One of the notable features provided by the Elixir language is the way it handles concurrency, and how this is beneficial on a daily basis and adds value to the final software. One of the things that come up when learning about concurrency in Elixir is an acronym we hear a lot, called OTP.
OTP
The acronym stands for Open Telecom Platform, but it isn’t used just for telecom nowadays. In the book Designing for Scalability with Erlang/OTP, written by authors Francesco Cesarini and Steve Vinoski, they define OTP as three key components that interact with each other: the first one is Erlang itself, the second is a set of libraries available with the virtual machine and the third is a set of system design principles.
Therefore, you may have heard the expression “OTP compliant”, which means that the application follows the system design principles established by Erlang/OTP.
One of the items in this set of principles is based on using process architecture to solve your application problems.
Processes
When we talk about process in Elixir, we are referring to the Erlang virtual machine processes, not the operating system processes. BEAM (Erlang virtual machine) processes are much lighter and cheaper than operating system processes and run in all available machine’s cores, and because they are lighter, on average 2k, we can create thousands of them in our application.
They are isolated from each other and communicate through messages, thus helping us divide the workload and run concurrent things.

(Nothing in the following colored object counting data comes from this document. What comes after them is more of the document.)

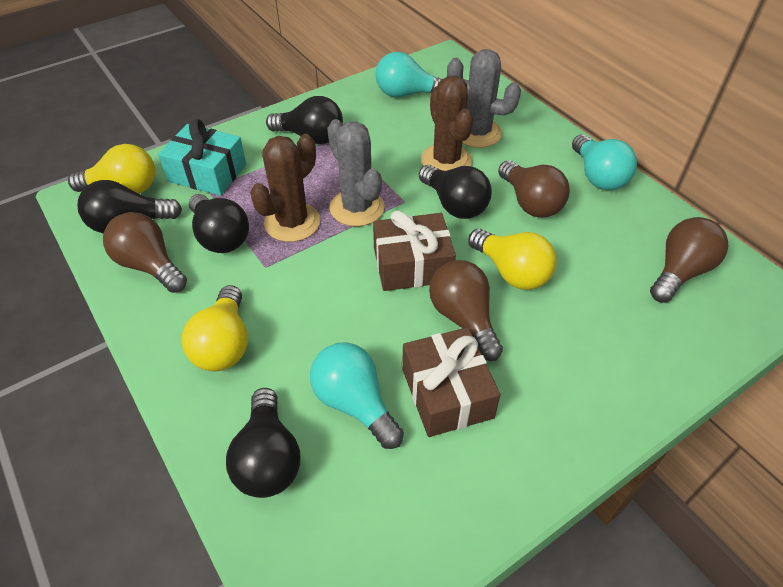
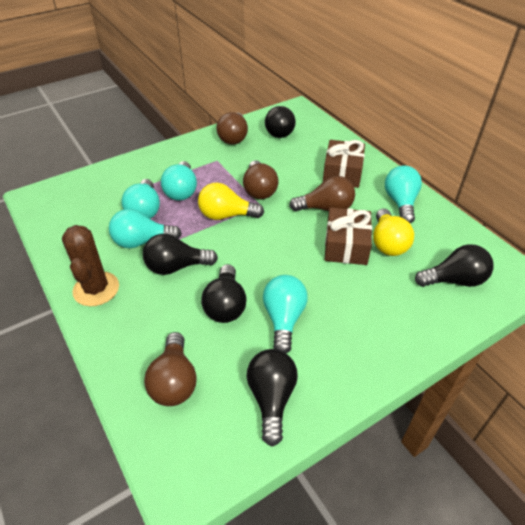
brown cactus: 2 -> 1
grey cactus: 2 -> 0
turquoise gift: 1 -> 0
turquoise light bulb: 3 -> 5
yellow light bulb: 3 -> 2

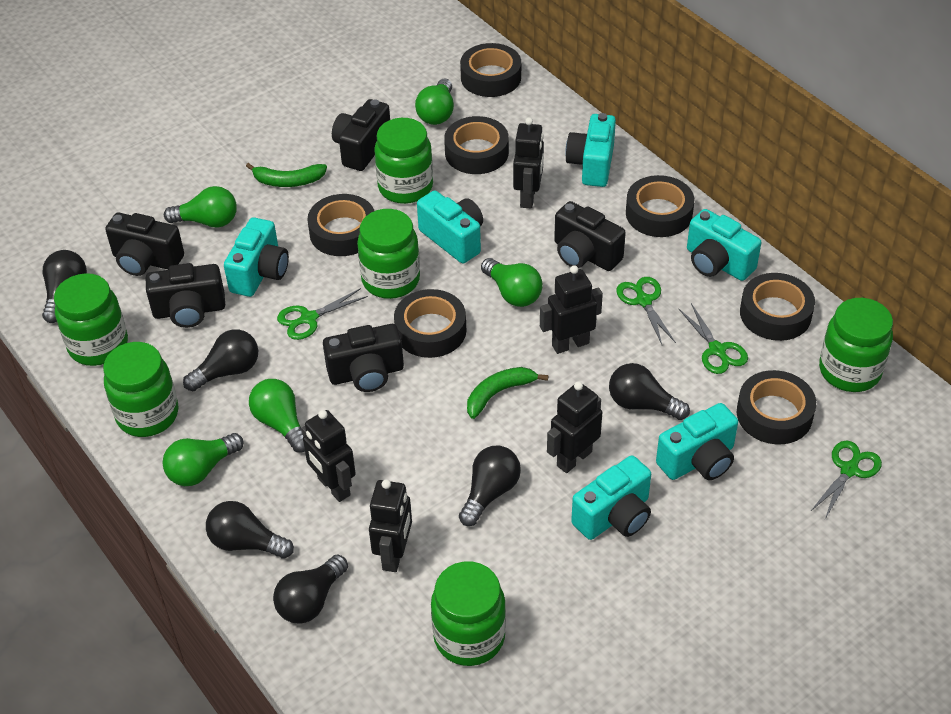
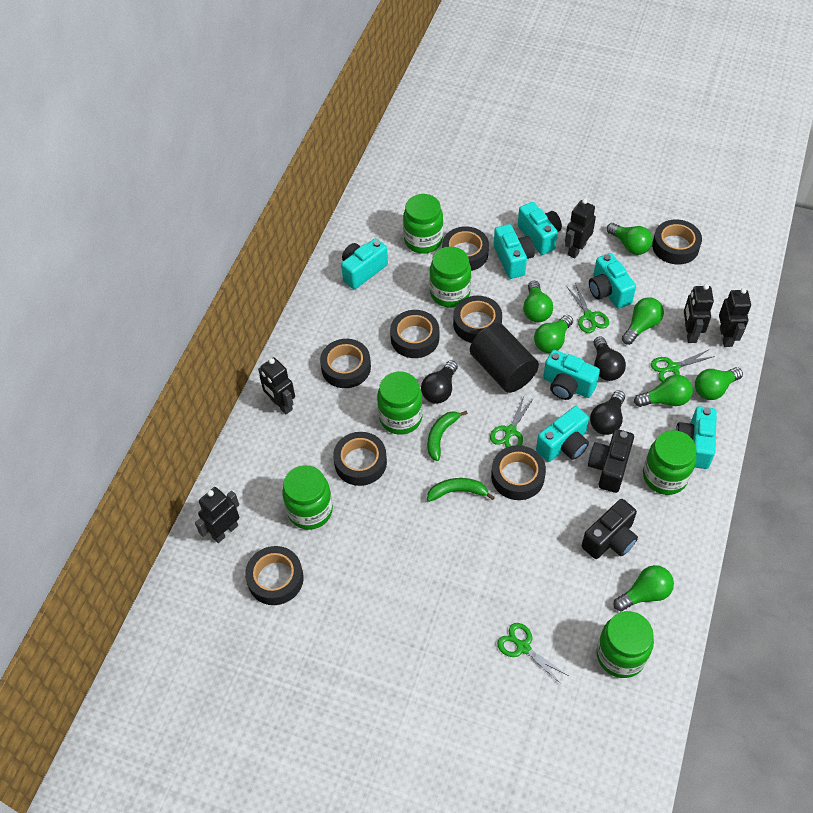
black camera: 5 -> 2
black cylinder: 0 -> 1
black light bulb: 6 -> 3
black tape: 7 -> 8
green light bulb: 5 -> 7
turquoise camera: 6 -> 7

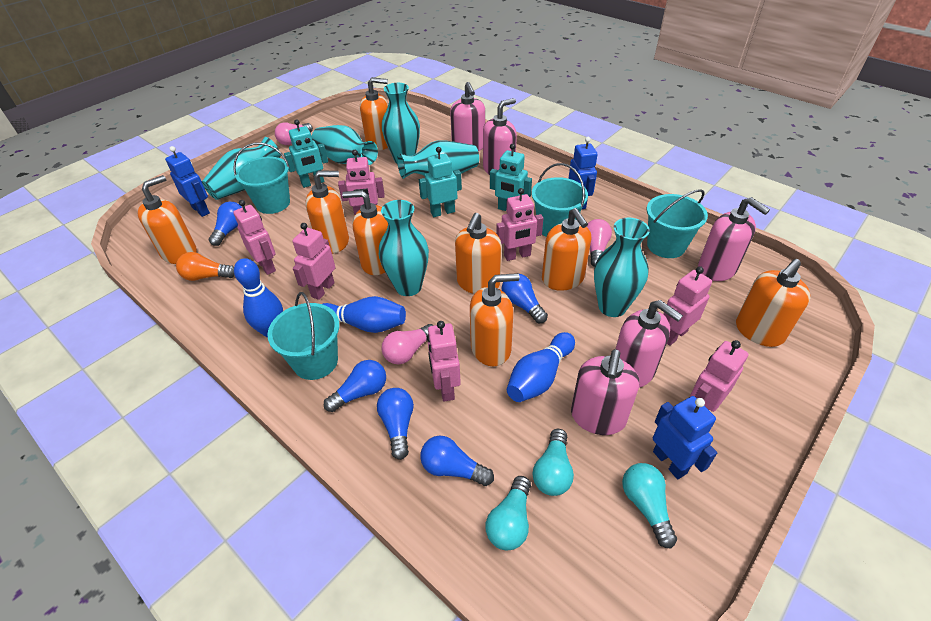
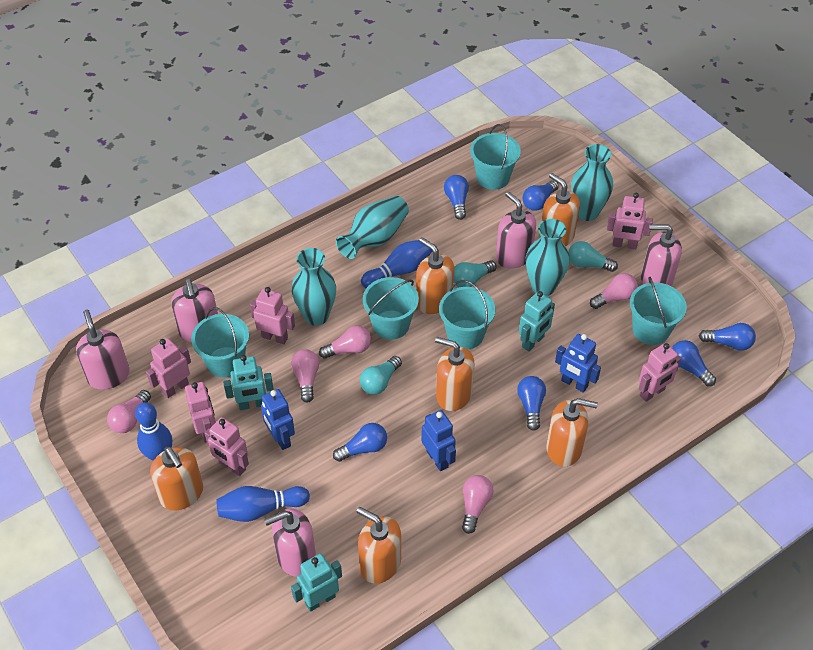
blue light bulb: 5 -> 6
orange light bulb: 1 -> 0
orange soap dispenser: 8 -> 6
pink light bulb: 3 -> 5
pink robot: 7 -> 6
turquoise bucket: 4 -> 5
turquoise vase: 6 -> 4

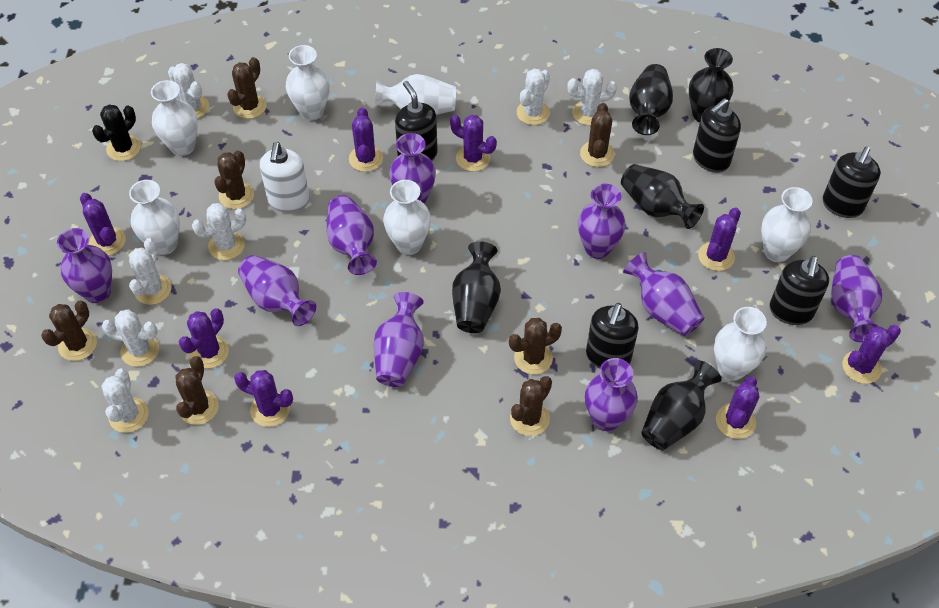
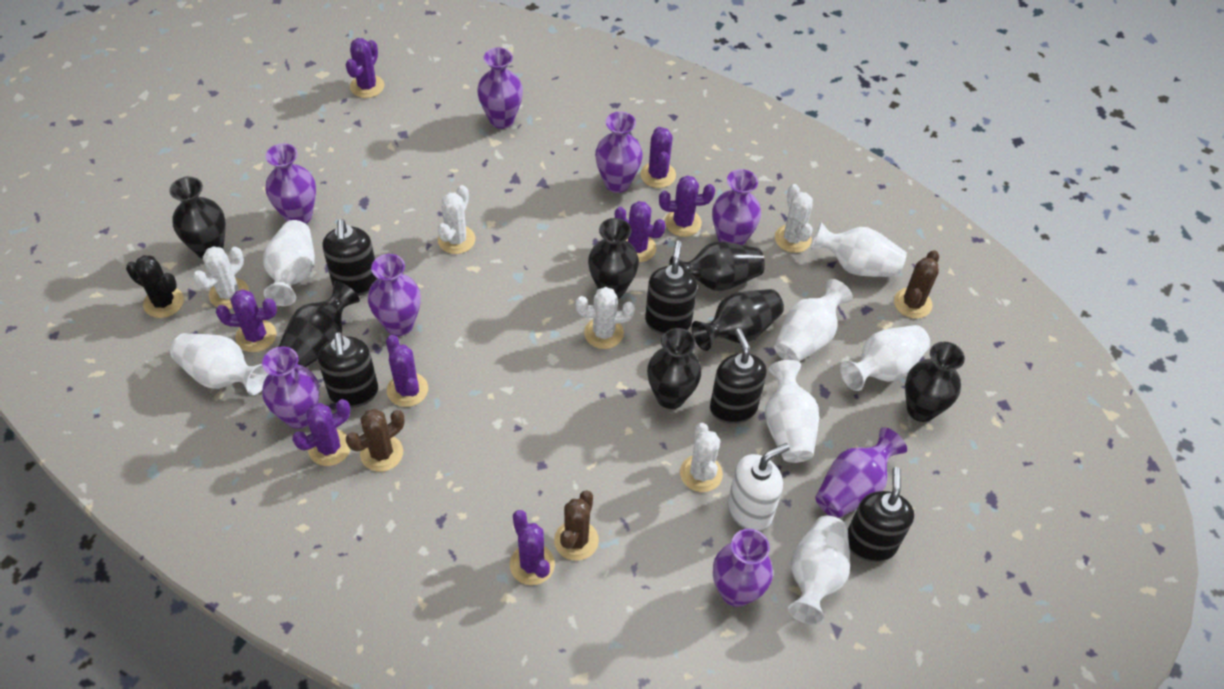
black vase: 5 -> 7
brown cactus: 7 -> 3
purple vase: 9 -> 8
white cactus: 7 -> 5

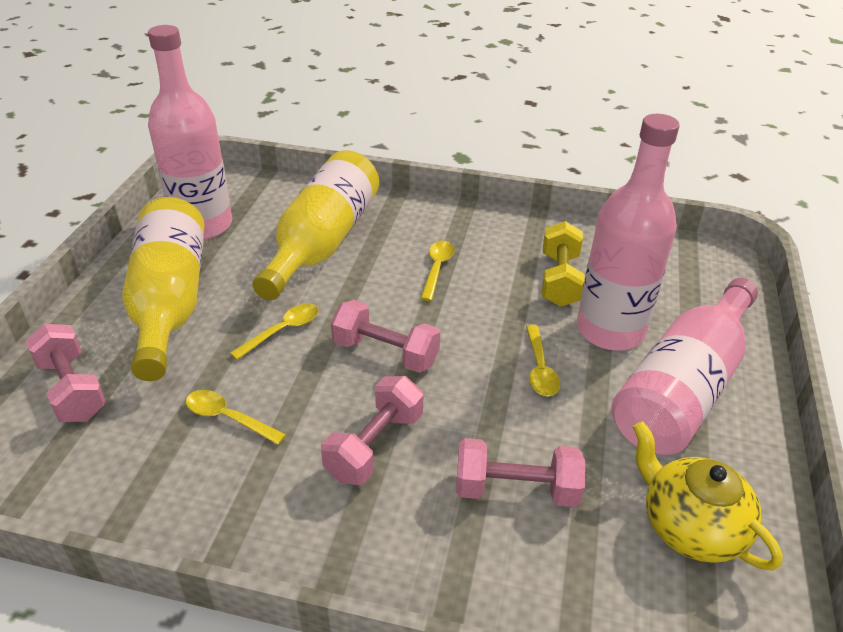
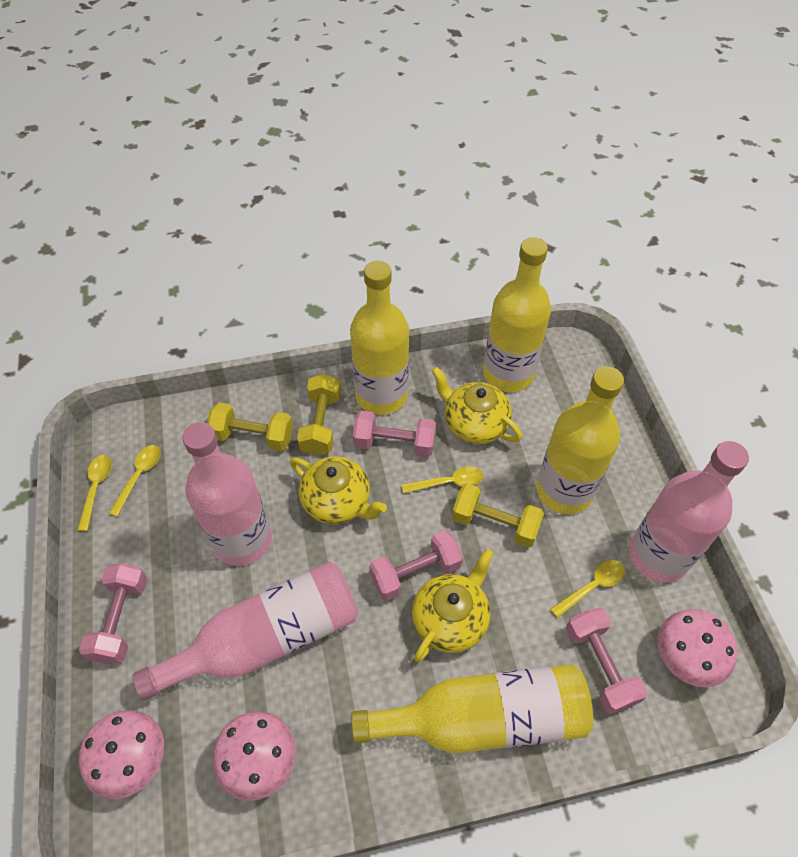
pink mushroom: 0 -> 3
yellow bottle: 2 -> 4
yellow dumbbell: 1 -> 3
yellow teapot: 1 -> 3

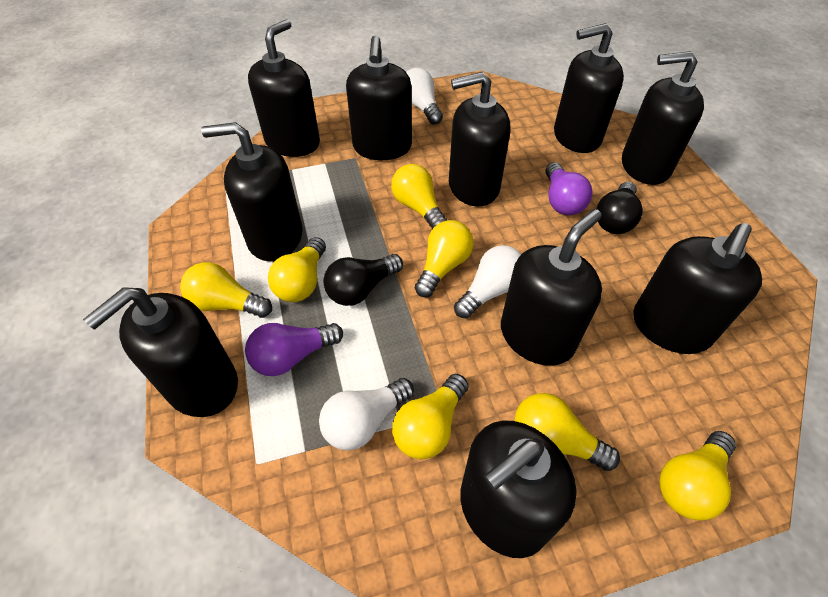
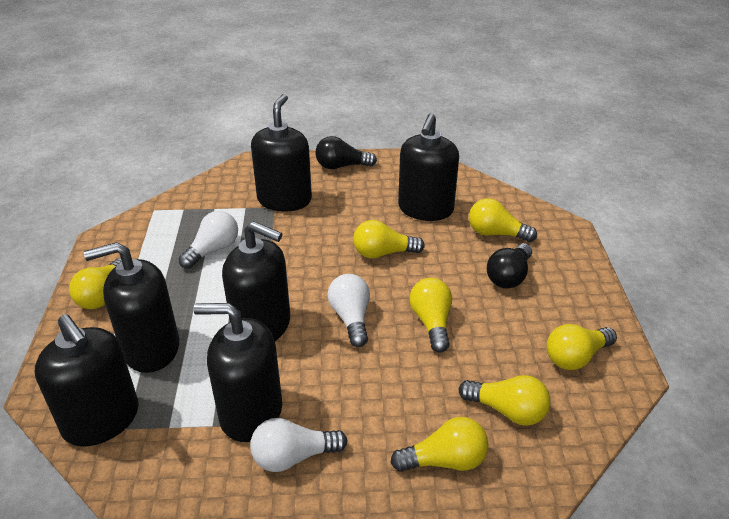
black soap dispenser: 10 -> 6
purple light bulb: 2 -> 0

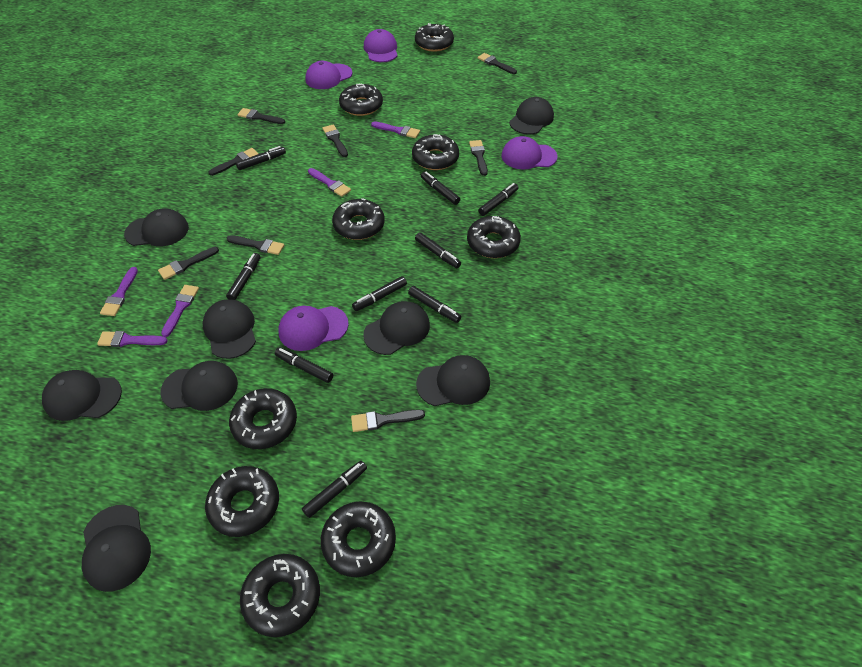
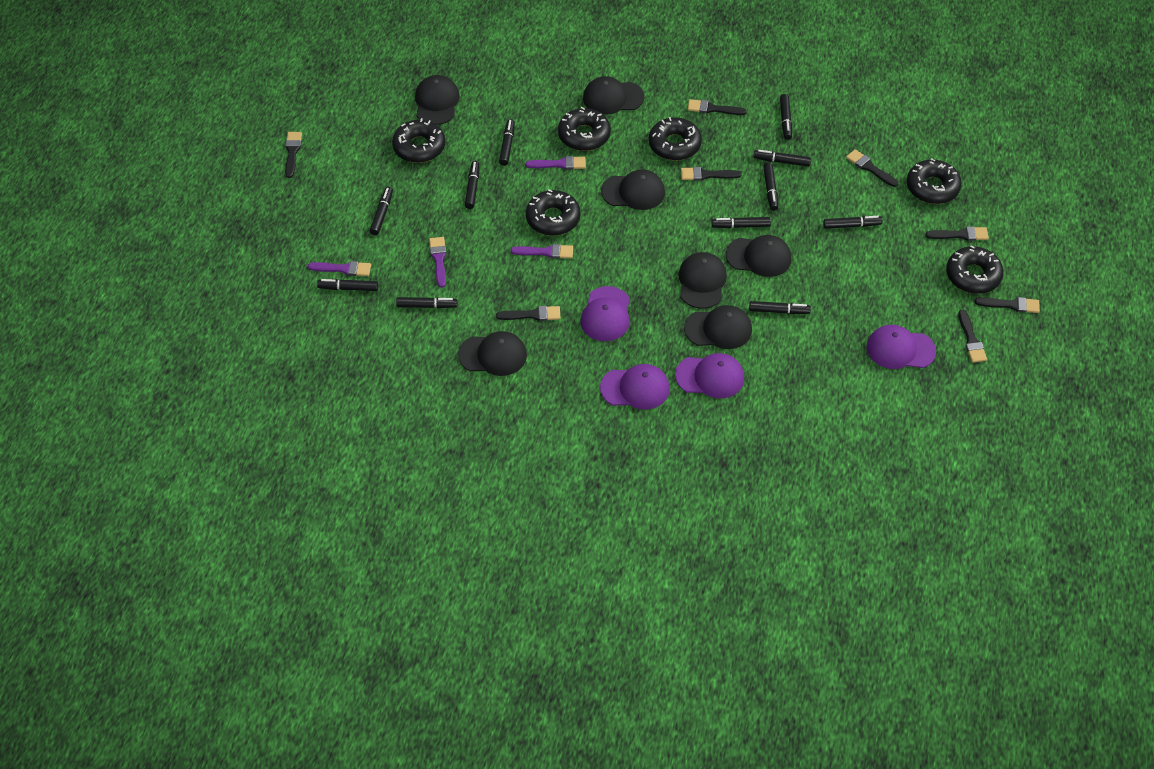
black cap: 8 -> 7
black donut: 9 -> 6
black marker: 9 -> 11
purple brush: 5 -> 4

Elixir being a functional language, one of its features is immutability, which helps us to express an explicit state. Hence, when we separate our code into independent tasks that can run concurrently, we don’t have to worry about controlling its state using complex mechanisms to ensure this, things like mutex and threads usage are no longer needed.
How do processes work in Elixir?
It is very common to associate processes and the message exchange between them with the actor model for concurrency. This happens because each process in Elixir is independent and completely isolated from one another. A process can save states, but this is not shared, and the only way to share something among processes is by sending messages.
Each process has a mailbox that, as the name suggests, is responsible for receiving messages from other processes. It is also worth mentioning that when we send a message, everything happens asynchronously, so we don’t block processing waiting for a response.
One way to think about this is to imagine processes like cell phones that use SMSs to exchange information, as each cell phone has a place to store those messages until they are handled, and this happens in an independent and isolated manner.
It’s worth mentioning that we can also link a process to another. This is important because, based on this concept, we can identify faults and act to deal with them.
When we have processes that monitor other processes, we name them Supervisor. We can have several of these in our application and when we have more than one Supervisor monitoring processes we call this a Supervision Tree.
This is very important as it enables us to provide fault tolerance because when we have a problem with our code, the last thing we want is that it affects the end-user. By monitoring processes, we can identify when something unexpected happens and work on it, terminating the process with an issue and restarting it, thus, the process returns to its initial state, giving us time to act and solve the issue that caused the error.
How does this work for concurrency?
When BEAM starts, it also starts a thread named Scheduler that is responsible for running each process concurrently on the CPU.
To take full advantage of the hardware, BEAM starts a Scheduler for each available core, that is, a computer that has four cores will have four schedulers, each running several processes concurrently.
Processes are the foundation for the concurrency model we use in Elixir. Many of the features we need when using processes have some abstraction to help us, therefore, we don’t have to worry about the implementation details of more primitive functions such as spawn, send, and receive.
When we use these primitive functions, we need to worry about several additional error-prone details to achieve our goal and ensure our code is OTP compliant. Usually, developers don’t use these functions, instead, they use abstractions such as Task, GenServer, and Agent. But that is a topic for another post.